Olivier Fauconnier

Personal information
- Full name: Olivier Toutoute Fauconnier
- Date of birth: 22 June 1976 (age 50)
- Place of birth: Les Abymes, Guadeloupe
- Height: 1.87 m (6 ft 2 in)
- Position: Centre forward

Senior career*
- Years: Team / Apps / (Gls)
- 1994–1995: Siroco Les Abymes
- 1995–1996: L'Etoile de Morne-à-l'Eau
- 1996–1998: Lens B / 13 / (0)
- 1998–2001: Olympique Alès / 33 / (10)
- 2001–2002: Gueugnon / 30 / (8)
- 2002–2004: Le Havre / 50 / (10)
- 2004: Nice / 2 / (0)
- 2004: → Angers (loan) / 11 / (1)
- 2005: → Ajaccio (loan) / 4 / (0)
- 2005–2006: Nice B
- 2007: Henan Jianye / 7 / (4)

International career
- 2003: Guadeloupe / 2 / (0)

= Olivier Fauconnier =

Guadeloupean footballer (born 1976)

Olivier Toutoute Fauconnier (born 22 June 1976) is a Guadeloupean former footballer who played as a centre forward.
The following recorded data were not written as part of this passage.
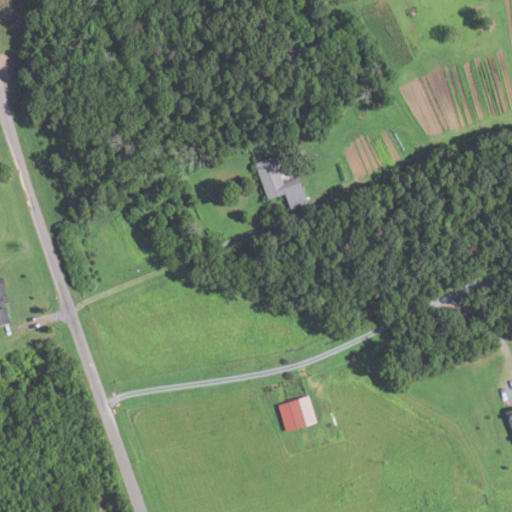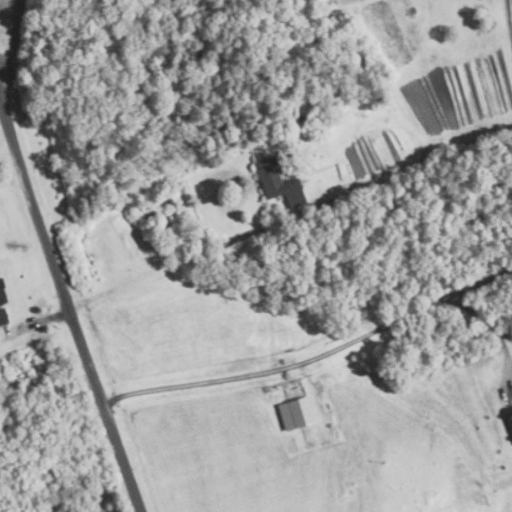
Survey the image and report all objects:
crop: (344, 4)
road: (16, 33)
road: (5, 78)
building: (299, 118)
building: (279, 182)
building: (275, 183)
building: (320, 209)
road: (184, 261)
building: (3, 291)
building: (1, 294)
road: (67, 307)
building: (2, 314)
building: (4, 316)
road: (34, 321)
road: (496, 332)
road: (313, 359)
building: (297, 411)
building: (294, 413)
building: (507, 419)
building: (509, 420)
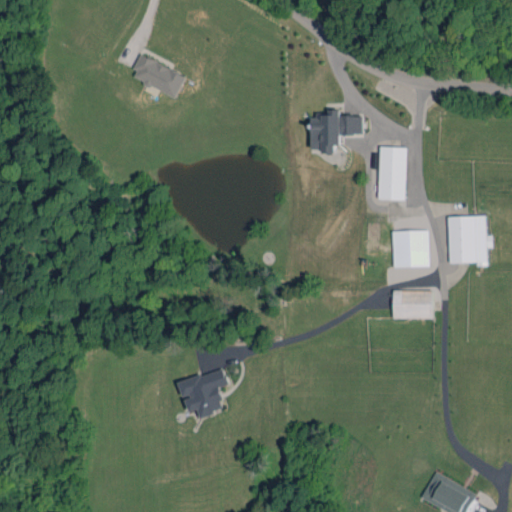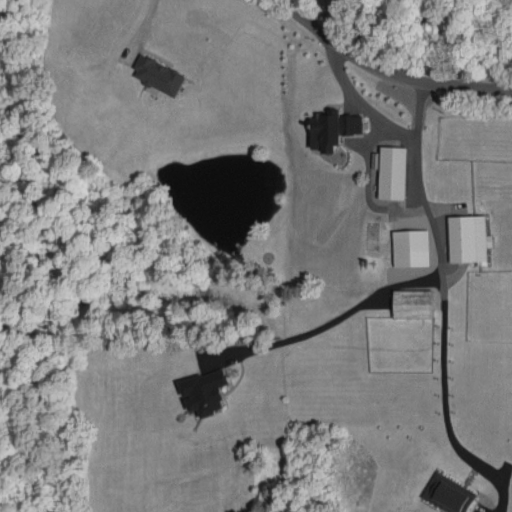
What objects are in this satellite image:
road: (142, 23)
road: (390, 67)
building: (159, 75)
road: (356, 96)
building: (334, 129)
building: (393, 172)
building: (469, 239)
building: (411, 247)
road: (436, 276)
building: (413, 303)
building: (205, 391)
road: (444, 407)
building: (449, 494)
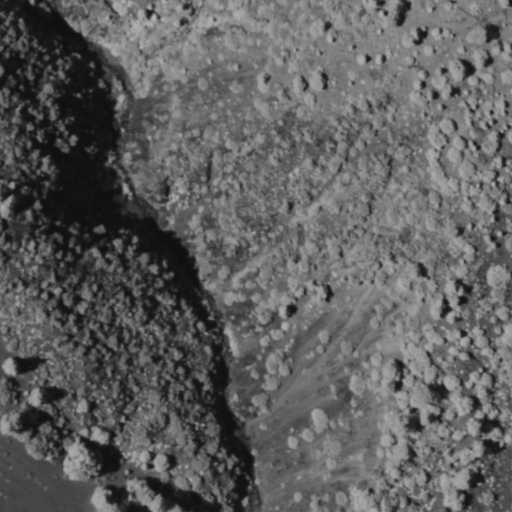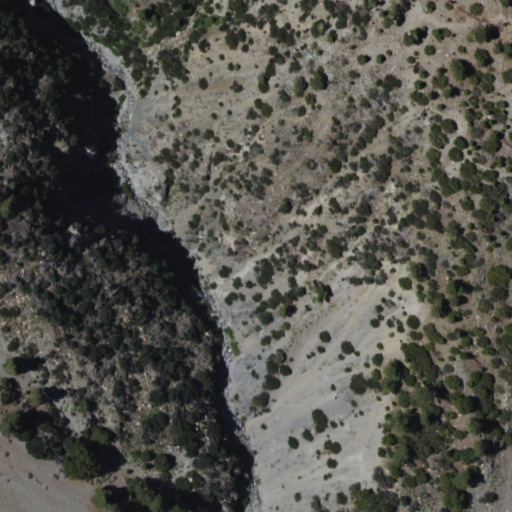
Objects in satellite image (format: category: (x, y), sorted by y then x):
road: (407, 55)
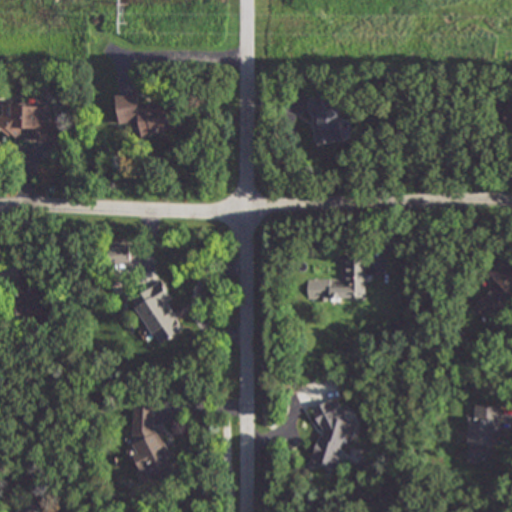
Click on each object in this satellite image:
power tower: (131, 14)
road: (175, 57)
building: (144, 115)
building: (144, 116)
building: (325, 118)
building: (325, 118)
building: (509, 118)
building: (509, 118)
building: (29, 123)
building: (29, 123)
road: (256, 217)
building: (119, 254)
building: (120, 254)
road: (249, 255)
building: (341, 282)
building: (342, 283)
building: (498, 291)
building: (498, 291)
building: (31, 294)
building: (32, 295)
building: (157, 312)
building: (158, 313)
building: (331, 433)
building: (331, 434)
building: (484, 434)
building: (484, 434)
building: (151, 444)
building: (151, 444)
building: (30, 508)
building: (30, 508)
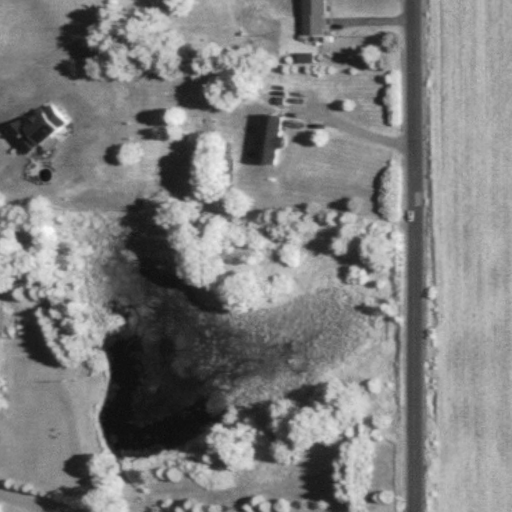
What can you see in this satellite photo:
building: (317, 16)
building: (316, 18)
building: (42, 128)
road: (359, 135)
building: (272, 139)
building: (272, 140)
road: (413, 255)
road: (30, 500)
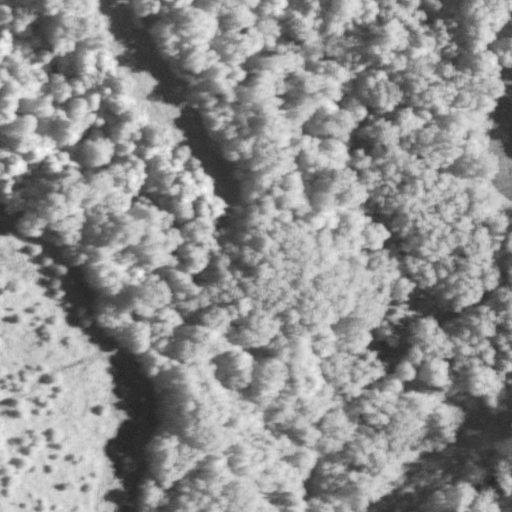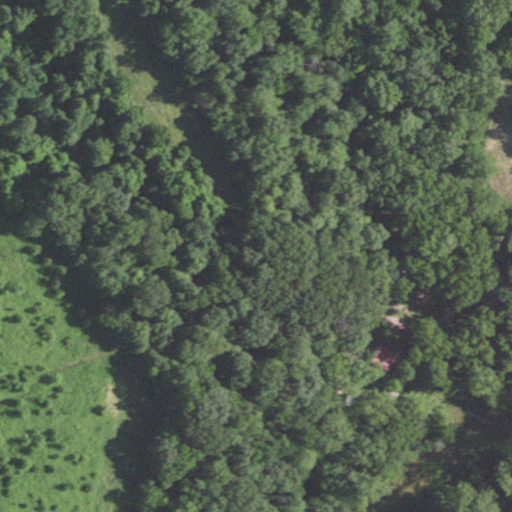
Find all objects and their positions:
building: (383, 355)
road: (402, 384)
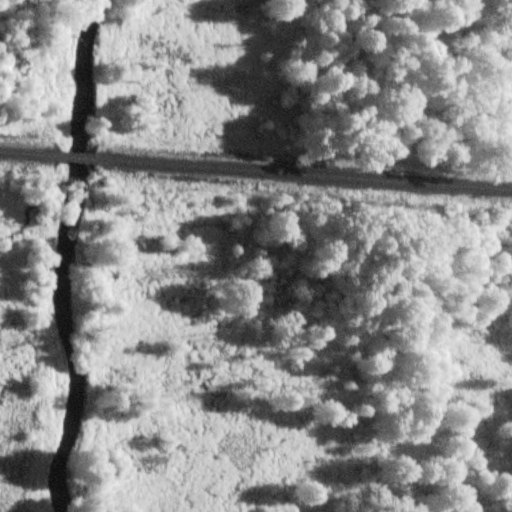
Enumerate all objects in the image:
railway: (26, 153)
railway: (71, 157)
railway: (300, 170)
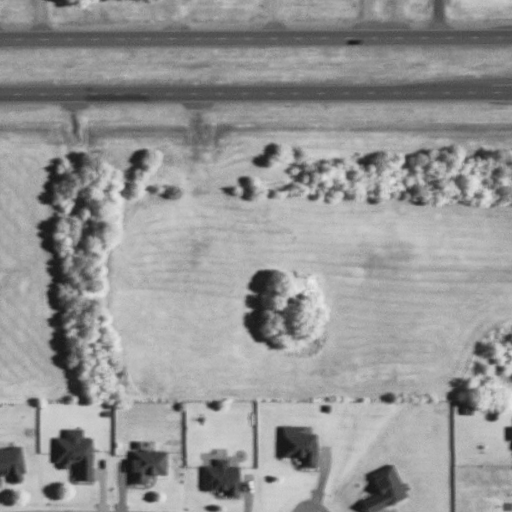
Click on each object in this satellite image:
road: (176, 19)
road: (366, 19)
road: (399, 19)
road: (439, 19)
road: (256, 39)
road: (256, 92)
building: (510, 431)
building: (297, 444)
building: (73, 450)
building: (11, 462)
building: (146, 463)
building: (220, 476)
building: (383, 487)
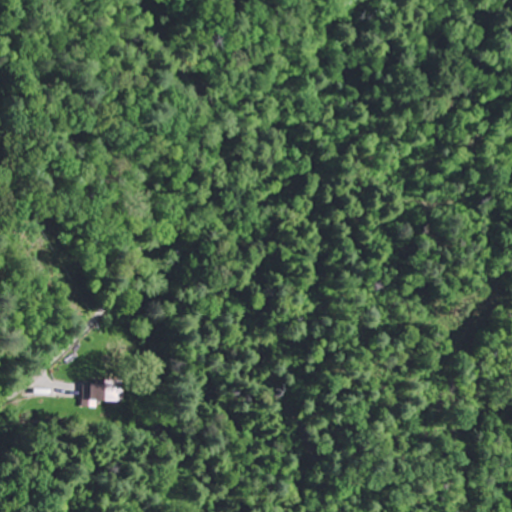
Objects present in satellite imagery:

He has been a member of the Guadeloupe team.

==Club career==
Fauconnier has played in the Metropolitan French Ligue 1 for Le Havre AC, OGC Nice and AC Ajaccio and in China for Henan Jianye.

==International career==
Fauconnier capped for Guadeloupe at senior level during the 2003 CONCACAF Gold Cup qualification (CFU Qualifying Tournament final round).